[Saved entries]

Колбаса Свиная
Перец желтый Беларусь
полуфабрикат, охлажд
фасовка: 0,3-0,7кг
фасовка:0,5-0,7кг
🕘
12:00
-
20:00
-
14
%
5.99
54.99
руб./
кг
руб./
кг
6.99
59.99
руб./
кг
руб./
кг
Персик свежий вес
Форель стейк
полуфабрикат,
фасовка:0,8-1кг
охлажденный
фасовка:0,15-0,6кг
* * *
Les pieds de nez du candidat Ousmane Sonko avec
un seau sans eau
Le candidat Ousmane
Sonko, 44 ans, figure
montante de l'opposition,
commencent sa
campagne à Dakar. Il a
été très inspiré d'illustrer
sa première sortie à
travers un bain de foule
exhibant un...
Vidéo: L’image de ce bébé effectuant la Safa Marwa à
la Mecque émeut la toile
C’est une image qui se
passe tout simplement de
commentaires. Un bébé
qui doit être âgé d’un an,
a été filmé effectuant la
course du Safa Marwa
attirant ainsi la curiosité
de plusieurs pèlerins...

Prompt> Look above for the line holding "Колбаса Свиная", then set down exactly that line and every line after it up to and including the line holding "охлажденный", with nothing else.

Completed task>
Колбаса Свиная
Перец желтый Беларусь
полуфабрикат, охлажд
фасовка: 0,3-0,7кг
фасовка:0,5-0,7кг
🕘
12:00
-
20:00
-
14
%
5.99
54.99
руб./
кг
руб./
кг
6.99
59.99
руб./
кг
руб./
кг
Персик свежий вес
Форель стейк
полуфабрикат,
фасовка:0,8-1кг
охлажденный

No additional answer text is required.